= Task instructions =
Of all the lines below, return only those starting with the line holding "part: (513, 146) -> (613, 143), moved" and going on through the line holding "part: (184, 558) -> (259, 670), added", exactly as written.

Records provided Block Start

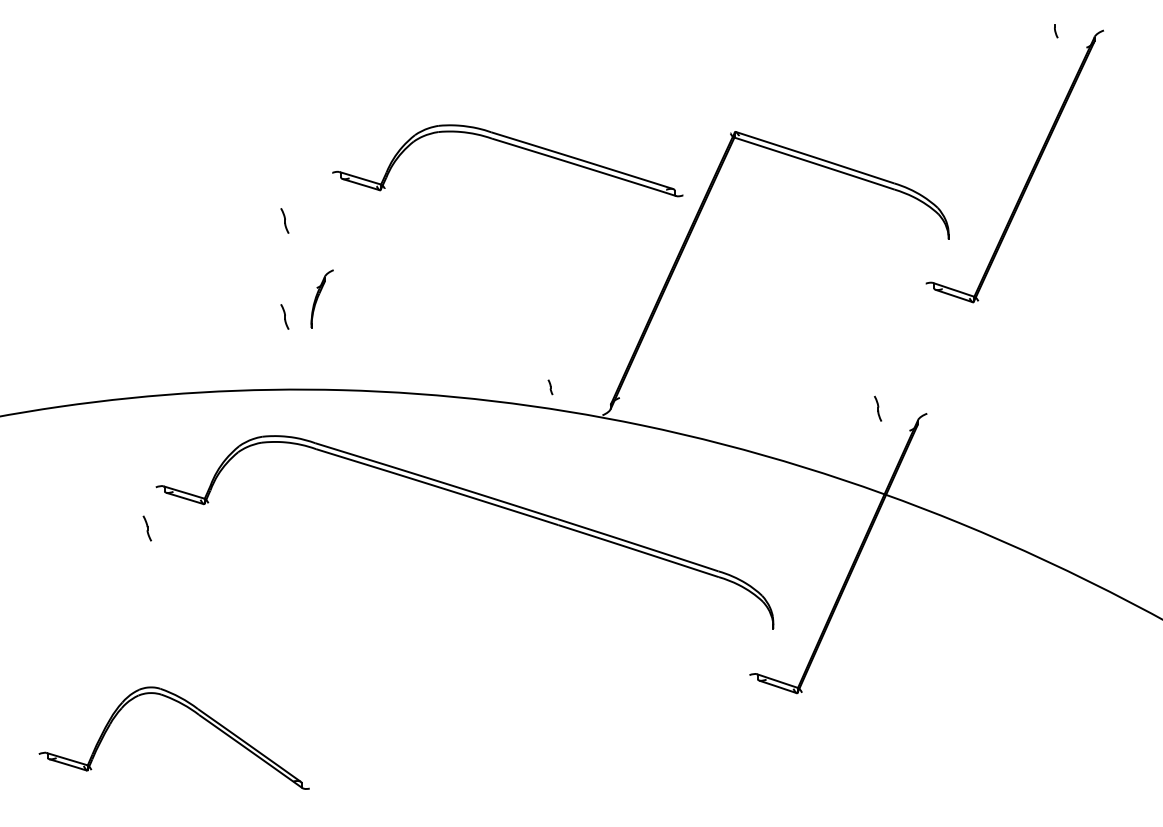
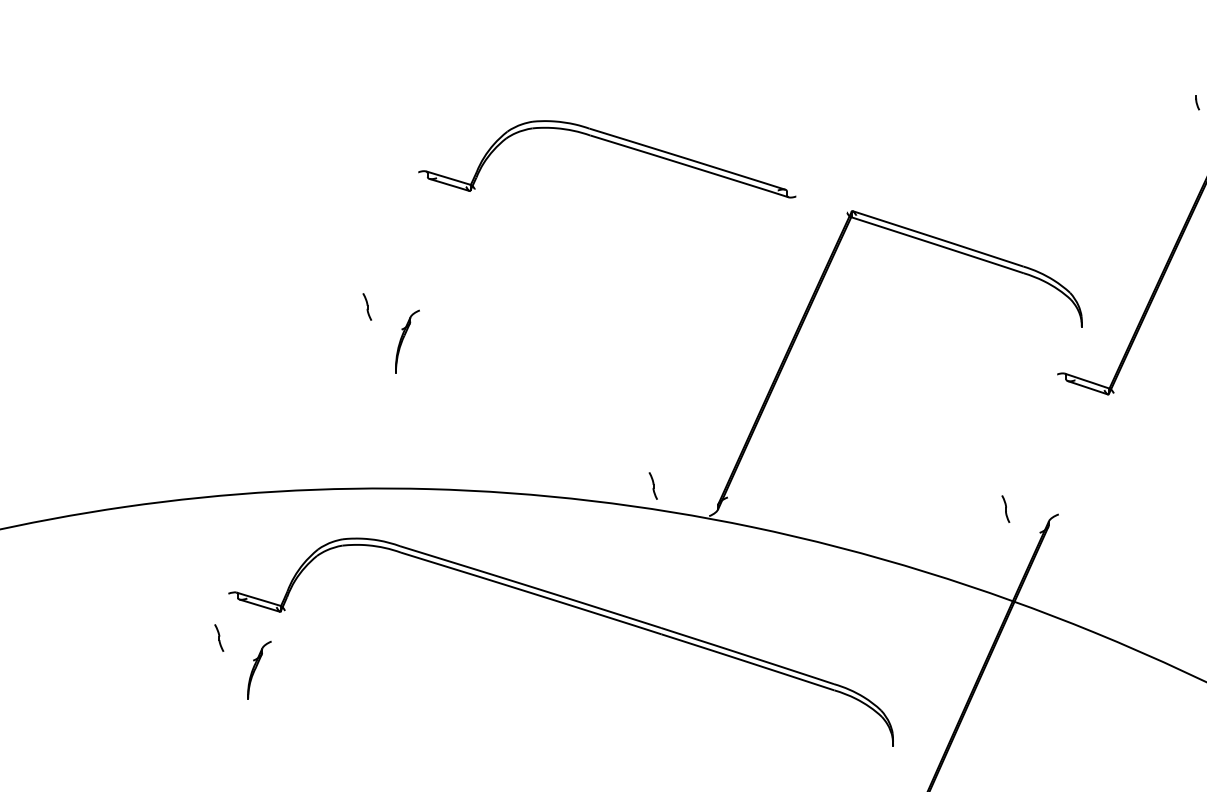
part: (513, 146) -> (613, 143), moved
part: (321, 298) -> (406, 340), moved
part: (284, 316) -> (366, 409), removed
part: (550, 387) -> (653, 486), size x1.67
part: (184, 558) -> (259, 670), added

Records provided Block End
Records provided Block Start

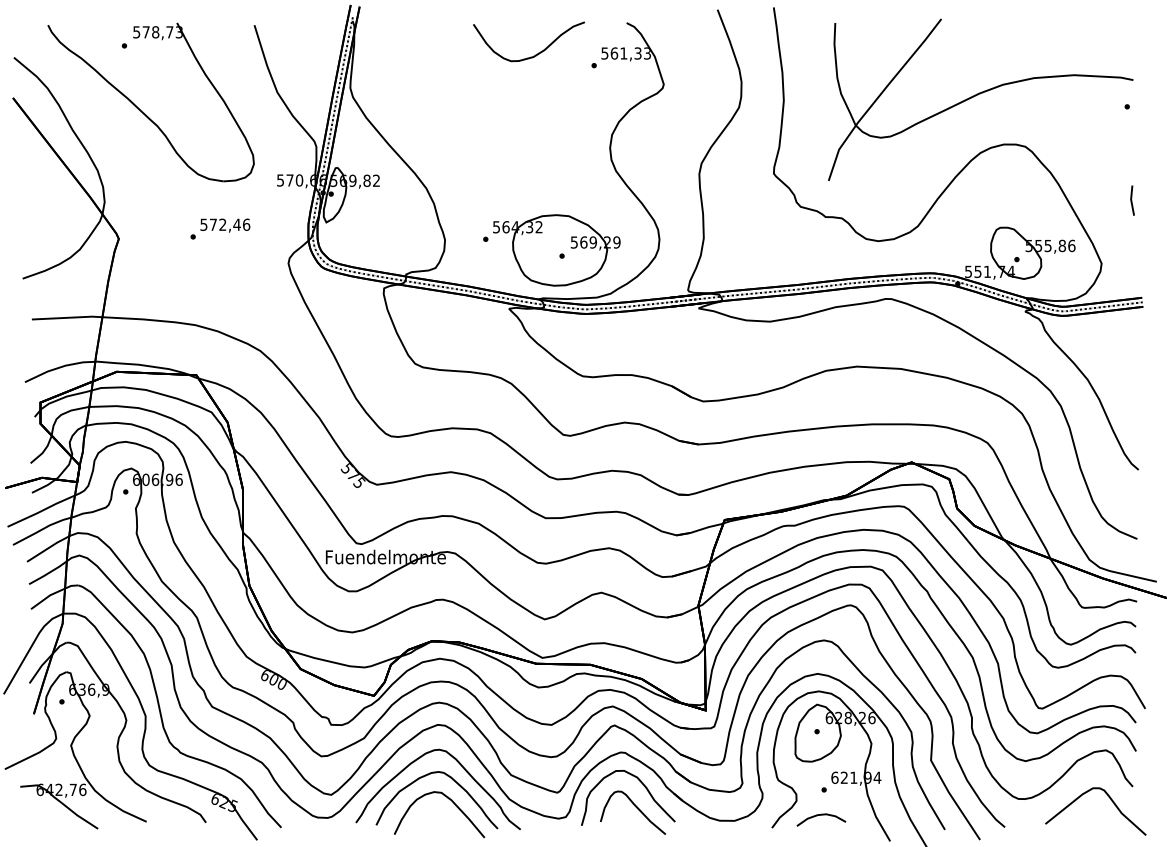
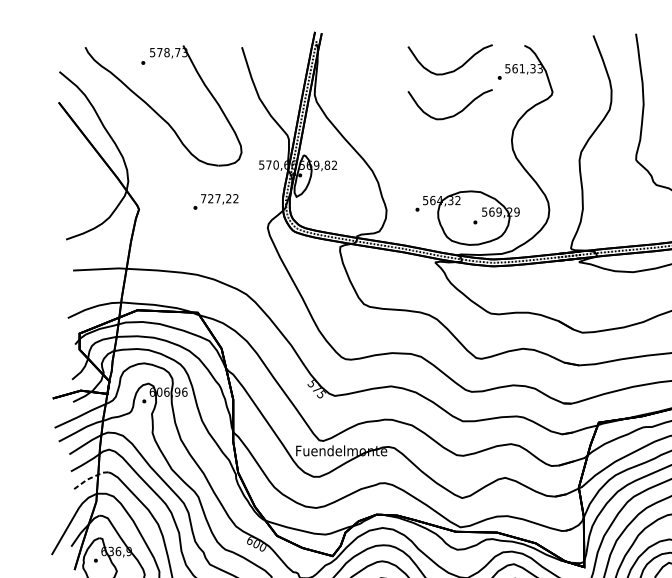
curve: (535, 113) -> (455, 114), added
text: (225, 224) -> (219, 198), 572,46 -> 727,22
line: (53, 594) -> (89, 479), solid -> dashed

Records provided Block End

= Result of this task =
part: (513, 146) -> (613, 143), moved
part: (321, 298) -> (406, 340), moved
part: (284, 316) -> (366, 409), removed
part: (550, 387) -> (653, 486), size x1.67
part: (184, 558) -> (259, 670), added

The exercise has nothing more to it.